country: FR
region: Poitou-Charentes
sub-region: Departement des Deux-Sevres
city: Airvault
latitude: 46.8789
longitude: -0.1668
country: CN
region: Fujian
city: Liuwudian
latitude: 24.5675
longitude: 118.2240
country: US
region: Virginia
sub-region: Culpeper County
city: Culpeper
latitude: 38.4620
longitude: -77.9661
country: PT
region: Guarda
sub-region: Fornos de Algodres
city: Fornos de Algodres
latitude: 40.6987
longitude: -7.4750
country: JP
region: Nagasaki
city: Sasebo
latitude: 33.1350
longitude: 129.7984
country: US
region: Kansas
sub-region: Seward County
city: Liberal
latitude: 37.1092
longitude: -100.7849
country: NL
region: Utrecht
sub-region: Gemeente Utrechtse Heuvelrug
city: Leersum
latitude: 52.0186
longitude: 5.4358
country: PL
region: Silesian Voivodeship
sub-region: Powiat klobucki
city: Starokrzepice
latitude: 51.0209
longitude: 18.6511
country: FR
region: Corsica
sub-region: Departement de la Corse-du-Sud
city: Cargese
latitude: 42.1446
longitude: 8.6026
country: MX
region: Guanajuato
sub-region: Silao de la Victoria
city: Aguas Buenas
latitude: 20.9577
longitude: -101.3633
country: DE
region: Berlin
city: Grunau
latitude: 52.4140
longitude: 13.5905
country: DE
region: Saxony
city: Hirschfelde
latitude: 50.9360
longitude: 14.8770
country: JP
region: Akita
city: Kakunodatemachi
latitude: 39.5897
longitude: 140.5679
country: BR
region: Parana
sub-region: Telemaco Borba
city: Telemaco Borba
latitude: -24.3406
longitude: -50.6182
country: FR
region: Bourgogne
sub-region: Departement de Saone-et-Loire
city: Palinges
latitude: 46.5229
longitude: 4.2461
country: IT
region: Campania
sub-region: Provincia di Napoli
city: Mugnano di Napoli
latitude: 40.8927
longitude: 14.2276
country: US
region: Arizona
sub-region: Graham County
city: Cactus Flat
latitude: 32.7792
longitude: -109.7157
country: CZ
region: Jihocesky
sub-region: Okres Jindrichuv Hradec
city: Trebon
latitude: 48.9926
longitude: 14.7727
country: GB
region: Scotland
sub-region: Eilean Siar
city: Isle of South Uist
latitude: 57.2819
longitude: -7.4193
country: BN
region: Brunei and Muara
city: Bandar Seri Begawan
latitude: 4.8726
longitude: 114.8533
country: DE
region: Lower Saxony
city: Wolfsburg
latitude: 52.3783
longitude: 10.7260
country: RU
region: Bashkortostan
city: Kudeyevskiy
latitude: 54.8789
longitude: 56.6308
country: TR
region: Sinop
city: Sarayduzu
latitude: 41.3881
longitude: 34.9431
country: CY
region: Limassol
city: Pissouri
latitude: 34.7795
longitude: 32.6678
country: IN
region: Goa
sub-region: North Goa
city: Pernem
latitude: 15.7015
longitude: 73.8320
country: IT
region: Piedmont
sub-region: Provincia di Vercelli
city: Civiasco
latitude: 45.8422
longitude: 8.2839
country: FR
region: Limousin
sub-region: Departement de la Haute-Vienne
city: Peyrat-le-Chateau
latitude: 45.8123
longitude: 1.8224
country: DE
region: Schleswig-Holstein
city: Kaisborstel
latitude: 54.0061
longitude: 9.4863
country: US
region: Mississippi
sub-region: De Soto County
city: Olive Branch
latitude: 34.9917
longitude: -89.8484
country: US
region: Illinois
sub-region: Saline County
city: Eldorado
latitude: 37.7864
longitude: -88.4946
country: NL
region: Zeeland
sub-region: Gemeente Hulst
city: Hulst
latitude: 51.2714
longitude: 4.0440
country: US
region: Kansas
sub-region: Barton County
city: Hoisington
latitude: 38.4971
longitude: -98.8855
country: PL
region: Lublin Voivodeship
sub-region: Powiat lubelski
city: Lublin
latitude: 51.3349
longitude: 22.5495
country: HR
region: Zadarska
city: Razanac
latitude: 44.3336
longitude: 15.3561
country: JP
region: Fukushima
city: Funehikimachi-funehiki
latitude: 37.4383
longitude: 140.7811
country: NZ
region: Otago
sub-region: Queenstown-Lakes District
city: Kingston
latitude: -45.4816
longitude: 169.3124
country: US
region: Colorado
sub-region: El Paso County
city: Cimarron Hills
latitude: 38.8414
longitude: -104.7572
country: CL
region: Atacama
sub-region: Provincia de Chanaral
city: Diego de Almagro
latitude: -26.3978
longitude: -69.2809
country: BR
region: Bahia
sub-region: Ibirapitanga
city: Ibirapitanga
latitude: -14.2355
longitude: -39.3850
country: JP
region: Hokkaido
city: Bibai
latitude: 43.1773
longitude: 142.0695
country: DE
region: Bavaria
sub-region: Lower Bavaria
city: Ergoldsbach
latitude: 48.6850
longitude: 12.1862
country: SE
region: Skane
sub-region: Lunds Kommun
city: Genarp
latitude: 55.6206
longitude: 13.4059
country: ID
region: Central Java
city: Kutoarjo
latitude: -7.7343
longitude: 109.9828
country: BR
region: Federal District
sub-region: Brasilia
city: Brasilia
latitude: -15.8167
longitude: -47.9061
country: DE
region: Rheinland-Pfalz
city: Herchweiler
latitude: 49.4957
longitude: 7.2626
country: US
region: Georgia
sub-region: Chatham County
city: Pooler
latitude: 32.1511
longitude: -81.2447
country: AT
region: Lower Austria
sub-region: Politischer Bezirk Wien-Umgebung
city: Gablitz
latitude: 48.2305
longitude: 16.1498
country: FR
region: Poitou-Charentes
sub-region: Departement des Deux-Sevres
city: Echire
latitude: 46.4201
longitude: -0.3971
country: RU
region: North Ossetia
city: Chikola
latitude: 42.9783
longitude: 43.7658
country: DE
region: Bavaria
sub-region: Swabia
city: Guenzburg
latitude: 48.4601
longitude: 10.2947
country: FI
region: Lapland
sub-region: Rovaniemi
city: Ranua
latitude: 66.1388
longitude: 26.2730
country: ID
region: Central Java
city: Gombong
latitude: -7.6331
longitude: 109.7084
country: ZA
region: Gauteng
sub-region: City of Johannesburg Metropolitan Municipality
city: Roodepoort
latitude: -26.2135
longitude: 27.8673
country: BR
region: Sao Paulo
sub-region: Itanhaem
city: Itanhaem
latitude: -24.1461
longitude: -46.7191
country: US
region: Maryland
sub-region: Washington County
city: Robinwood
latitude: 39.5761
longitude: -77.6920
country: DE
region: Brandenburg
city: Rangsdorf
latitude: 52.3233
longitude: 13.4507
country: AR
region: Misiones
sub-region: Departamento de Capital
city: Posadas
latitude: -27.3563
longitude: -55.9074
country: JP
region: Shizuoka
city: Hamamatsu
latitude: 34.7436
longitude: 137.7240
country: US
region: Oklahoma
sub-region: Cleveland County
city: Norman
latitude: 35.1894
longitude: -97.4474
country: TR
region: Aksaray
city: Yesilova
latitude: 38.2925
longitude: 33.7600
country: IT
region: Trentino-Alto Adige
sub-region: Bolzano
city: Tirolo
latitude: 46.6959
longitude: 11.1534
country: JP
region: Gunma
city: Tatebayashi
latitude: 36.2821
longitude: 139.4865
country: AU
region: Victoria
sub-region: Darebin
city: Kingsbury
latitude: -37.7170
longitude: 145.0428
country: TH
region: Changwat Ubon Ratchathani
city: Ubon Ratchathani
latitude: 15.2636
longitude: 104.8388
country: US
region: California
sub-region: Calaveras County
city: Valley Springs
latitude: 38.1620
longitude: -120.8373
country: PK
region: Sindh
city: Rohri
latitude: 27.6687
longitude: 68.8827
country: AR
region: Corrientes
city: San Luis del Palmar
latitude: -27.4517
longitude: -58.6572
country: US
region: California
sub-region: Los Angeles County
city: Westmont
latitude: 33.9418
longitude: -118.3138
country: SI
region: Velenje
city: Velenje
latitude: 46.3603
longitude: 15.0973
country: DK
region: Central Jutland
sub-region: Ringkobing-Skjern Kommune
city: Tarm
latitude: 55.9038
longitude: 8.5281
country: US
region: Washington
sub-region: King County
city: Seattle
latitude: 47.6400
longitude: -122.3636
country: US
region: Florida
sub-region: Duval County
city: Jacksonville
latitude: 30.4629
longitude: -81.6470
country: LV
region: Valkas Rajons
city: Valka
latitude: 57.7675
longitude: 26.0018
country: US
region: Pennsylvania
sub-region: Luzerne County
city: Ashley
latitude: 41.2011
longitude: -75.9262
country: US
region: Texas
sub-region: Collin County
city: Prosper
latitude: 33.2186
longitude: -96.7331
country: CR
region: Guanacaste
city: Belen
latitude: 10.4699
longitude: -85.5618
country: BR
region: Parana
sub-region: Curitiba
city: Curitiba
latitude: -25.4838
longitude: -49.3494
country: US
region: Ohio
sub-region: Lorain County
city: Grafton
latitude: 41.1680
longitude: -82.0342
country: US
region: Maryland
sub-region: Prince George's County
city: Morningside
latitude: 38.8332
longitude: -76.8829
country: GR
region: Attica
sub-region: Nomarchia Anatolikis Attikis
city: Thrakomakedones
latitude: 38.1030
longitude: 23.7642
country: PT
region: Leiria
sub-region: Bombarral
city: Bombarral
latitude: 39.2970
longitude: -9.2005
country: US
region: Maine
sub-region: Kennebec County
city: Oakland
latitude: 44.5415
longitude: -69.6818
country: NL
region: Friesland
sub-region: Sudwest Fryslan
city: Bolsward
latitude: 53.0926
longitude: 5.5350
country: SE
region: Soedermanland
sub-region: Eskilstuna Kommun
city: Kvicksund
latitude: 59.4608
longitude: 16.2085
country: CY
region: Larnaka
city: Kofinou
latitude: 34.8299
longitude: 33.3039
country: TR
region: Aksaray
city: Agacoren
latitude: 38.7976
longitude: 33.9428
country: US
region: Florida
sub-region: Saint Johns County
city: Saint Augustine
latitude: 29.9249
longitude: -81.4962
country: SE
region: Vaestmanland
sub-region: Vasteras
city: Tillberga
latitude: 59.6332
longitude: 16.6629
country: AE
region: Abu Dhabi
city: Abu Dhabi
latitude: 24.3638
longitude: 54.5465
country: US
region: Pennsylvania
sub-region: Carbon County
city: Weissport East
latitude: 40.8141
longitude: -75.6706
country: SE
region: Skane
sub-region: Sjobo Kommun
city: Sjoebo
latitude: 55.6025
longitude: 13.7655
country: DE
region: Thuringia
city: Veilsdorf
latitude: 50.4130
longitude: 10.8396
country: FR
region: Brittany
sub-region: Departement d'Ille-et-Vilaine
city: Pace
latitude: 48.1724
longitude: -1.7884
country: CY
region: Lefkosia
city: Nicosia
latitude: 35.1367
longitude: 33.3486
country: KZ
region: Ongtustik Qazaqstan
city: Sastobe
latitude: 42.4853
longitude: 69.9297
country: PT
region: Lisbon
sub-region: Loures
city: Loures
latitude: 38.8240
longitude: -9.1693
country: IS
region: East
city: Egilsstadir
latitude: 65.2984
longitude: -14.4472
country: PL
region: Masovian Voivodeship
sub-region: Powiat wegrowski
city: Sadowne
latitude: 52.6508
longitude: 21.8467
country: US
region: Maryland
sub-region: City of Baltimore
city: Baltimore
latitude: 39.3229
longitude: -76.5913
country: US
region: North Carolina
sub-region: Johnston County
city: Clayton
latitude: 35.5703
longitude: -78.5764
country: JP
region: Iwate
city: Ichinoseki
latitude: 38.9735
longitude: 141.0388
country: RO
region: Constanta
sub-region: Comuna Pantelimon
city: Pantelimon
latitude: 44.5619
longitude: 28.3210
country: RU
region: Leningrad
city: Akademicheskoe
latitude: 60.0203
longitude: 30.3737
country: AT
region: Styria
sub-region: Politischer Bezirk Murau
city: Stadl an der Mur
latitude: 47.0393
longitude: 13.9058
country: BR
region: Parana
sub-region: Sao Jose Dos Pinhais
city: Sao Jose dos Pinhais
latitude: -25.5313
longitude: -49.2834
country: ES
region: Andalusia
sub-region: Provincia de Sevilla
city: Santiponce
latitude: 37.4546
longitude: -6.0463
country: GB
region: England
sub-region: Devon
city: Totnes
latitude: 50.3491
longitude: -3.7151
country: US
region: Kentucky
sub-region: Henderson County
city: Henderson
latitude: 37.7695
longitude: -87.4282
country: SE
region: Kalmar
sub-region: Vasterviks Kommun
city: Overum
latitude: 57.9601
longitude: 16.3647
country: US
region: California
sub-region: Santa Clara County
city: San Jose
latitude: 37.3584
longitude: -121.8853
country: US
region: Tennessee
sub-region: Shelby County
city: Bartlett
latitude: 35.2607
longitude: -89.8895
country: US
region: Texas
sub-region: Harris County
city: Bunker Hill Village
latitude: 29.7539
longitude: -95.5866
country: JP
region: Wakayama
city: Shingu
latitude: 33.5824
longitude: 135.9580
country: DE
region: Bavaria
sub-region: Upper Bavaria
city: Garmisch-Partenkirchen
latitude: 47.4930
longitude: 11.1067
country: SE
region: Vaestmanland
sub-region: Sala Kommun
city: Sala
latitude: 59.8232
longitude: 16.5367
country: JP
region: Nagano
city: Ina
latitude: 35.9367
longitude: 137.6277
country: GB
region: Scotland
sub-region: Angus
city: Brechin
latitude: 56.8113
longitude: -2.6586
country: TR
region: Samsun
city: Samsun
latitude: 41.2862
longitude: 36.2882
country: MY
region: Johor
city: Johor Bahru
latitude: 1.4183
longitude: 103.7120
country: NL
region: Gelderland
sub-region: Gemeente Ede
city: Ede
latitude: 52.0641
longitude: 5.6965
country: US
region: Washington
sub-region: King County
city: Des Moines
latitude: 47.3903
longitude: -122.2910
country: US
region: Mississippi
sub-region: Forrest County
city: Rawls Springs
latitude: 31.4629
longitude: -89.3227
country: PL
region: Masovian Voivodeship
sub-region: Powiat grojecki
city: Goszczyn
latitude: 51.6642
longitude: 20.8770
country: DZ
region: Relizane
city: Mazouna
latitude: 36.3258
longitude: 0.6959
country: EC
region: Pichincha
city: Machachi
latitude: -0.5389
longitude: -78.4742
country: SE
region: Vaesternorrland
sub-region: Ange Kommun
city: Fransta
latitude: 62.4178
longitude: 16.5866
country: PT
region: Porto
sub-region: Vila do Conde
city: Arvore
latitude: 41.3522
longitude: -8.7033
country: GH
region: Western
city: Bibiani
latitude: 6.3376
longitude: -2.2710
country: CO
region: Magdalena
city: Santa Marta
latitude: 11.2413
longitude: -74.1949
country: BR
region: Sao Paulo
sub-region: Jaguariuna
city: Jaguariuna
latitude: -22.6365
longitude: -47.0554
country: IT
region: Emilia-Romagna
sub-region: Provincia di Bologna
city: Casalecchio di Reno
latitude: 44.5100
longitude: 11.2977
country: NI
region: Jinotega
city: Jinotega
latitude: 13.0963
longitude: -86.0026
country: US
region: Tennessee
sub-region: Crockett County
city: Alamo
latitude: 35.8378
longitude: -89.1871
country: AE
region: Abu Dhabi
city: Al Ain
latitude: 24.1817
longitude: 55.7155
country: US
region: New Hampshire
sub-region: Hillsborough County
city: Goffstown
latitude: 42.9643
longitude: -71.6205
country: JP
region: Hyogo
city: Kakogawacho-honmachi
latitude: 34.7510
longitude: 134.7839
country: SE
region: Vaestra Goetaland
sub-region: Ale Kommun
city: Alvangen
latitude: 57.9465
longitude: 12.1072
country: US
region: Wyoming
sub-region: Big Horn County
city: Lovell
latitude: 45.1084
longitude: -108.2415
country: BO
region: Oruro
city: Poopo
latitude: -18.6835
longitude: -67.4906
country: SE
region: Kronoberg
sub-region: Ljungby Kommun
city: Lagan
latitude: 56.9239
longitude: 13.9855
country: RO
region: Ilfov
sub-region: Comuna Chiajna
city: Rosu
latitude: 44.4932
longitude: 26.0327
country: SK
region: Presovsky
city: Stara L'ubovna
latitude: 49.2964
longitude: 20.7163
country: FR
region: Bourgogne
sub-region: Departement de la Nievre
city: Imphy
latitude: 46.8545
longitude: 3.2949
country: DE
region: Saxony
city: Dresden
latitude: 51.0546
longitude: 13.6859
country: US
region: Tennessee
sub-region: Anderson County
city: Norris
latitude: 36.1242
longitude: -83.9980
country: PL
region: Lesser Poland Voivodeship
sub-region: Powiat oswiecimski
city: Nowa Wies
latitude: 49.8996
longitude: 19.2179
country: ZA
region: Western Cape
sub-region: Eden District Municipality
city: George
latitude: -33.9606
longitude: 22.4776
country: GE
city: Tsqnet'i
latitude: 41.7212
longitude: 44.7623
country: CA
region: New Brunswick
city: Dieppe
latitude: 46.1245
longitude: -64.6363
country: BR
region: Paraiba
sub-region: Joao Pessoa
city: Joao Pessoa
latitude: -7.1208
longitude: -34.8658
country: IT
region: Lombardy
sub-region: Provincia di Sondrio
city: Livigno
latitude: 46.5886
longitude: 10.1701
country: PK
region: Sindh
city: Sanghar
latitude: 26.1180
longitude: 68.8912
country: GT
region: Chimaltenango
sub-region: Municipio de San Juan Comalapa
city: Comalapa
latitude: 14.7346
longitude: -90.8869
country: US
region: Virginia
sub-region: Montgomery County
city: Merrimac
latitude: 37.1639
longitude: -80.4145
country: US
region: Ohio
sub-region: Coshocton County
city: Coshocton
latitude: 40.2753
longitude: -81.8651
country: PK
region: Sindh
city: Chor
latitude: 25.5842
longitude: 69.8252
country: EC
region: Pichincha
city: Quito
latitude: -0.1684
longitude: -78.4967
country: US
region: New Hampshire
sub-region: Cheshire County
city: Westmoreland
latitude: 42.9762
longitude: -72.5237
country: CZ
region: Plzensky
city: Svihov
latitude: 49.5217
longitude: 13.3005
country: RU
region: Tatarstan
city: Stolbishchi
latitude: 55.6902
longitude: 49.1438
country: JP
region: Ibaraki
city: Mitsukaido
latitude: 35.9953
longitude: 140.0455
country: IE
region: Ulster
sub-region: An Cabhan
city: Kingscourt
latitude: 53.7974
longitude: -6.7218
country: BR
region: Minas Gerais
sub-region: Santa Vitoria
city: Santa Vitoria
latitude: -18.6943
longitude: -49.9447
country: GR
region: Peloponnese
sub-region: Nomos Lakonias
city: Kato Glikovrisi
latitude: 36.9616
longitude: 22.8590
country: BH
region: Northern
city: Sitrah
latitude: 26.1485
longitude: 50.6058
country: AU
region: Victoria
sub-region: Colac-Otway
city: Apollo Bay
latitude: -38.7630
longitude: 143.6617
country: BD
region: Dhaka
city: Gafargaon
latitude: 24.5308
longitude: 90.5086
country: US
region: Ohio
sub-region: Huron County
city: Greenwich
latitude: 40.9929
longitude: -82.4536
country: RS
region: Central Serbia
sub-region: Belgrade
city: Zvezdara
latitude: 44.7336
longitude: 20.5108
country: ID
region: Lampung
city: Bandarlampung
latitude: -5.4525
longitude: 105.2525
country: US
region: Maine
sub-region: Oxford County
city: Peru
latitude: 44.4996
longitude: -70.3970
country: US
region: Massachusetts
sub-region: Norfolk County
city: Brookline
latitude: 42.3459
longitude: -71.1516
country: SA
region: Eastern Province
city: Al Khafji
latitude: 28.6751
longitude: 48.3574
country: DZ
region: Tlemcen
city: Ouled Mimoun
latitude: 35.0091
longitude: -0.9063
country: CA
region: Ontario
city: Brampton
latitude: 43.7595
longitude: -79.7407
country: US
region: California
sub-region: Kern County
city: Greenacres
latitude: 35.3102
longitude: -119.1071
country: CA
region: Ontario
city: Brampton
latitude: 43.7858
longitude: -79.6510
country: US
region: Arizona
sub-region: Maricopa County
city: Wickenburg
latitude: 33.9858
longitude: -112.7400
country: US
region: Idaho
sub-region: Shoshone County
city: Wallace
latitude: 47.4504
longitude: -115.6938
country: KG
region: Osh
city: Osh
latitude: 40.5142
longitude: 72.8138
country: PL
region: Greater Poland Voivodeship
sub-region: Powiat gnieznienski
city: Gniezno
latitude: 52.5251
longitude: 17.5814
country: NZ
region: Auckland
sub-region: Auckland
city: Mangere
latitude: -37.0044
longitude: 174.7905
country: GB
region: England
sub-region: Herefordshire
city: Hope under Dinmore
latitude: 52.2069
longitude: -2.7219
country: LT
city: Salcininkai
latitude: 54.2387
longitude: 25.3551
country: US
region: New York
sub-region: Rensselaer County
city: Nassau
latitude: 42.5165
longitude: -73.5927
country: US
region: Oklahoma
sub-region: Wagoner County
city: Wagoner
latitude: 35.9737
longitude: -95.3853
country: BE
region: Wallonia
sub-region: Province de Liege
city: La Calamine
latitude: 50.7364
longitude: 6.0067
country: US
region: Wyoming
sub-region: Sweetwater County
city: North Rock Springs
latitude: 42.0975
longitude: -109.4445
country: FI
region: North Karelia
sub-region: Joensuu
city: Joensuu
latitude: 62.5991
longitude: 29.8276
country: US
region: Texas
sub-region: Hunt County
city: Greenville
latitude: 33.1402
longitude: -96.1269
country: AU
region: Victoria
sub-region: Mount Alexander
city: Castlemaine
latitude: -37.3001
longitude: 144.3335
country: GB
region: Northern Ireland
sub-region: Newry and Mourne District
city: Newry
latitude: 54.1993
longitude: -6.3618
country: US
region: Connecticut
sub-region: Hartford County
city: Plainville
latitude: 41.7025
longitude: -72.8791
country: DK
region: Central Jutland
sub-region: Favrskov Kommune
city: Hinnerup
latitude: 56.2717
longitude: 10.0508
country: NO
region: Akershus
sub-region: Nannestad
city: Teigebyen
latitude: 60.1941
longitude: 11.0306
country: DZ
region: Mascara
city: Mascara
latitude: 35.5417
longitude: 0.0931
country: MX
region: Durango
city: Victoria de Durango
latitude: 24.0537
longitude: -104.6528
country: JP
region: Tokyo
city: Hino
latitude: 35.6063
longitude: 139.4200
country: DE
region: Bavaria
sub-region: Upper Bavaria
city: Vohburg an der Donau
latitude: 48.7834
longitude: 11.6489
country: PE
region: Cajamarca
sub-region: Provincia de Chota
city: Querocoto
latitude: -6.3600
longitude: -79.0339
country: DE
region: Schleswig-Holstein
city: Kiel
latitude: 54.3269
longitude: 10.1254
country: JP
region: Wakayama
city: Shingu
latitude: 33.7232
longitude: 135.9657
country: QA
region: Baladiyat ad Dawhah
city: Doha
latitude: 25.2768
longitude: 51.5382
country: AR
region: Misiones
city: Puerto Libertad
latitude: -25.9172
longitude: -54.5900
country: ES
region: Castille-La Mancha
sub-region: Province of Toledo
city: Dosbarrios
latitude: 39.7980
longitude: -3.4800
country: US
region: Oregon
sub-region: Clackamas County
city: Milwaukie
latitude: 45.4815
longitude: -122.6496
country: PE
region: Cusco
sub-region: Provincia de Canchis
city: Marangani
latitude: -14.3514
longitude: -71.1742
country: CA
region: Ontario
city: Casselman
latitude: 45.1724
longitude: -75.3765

## THE PROBLEM:
Could you rewrite the rows from the start through the line containing "longitude: -7.4750", replacing "city" with "town" and changing nothing else?

## WRITTEN SOLUTION:
country: FR
region: Poitou-Charentes
sub-region: Departement des Deux-Sevres
town: Airvault
latitude: 46.8789
longitude: -0.1668
country: CN
region: Fujian
town: Liuwudian
latitude: 24.5675
longitude: 118.2240
country: US
region: Virginia
sub-region: Culpeper County
town: Culpeper
latitude: 38.4620
longitude: -77.9661
country: PT
region: Guarda
sub-region: Fornos de Algodres
town: Fornos de Algodres
latitude: 40.6987
longitude: -7.4750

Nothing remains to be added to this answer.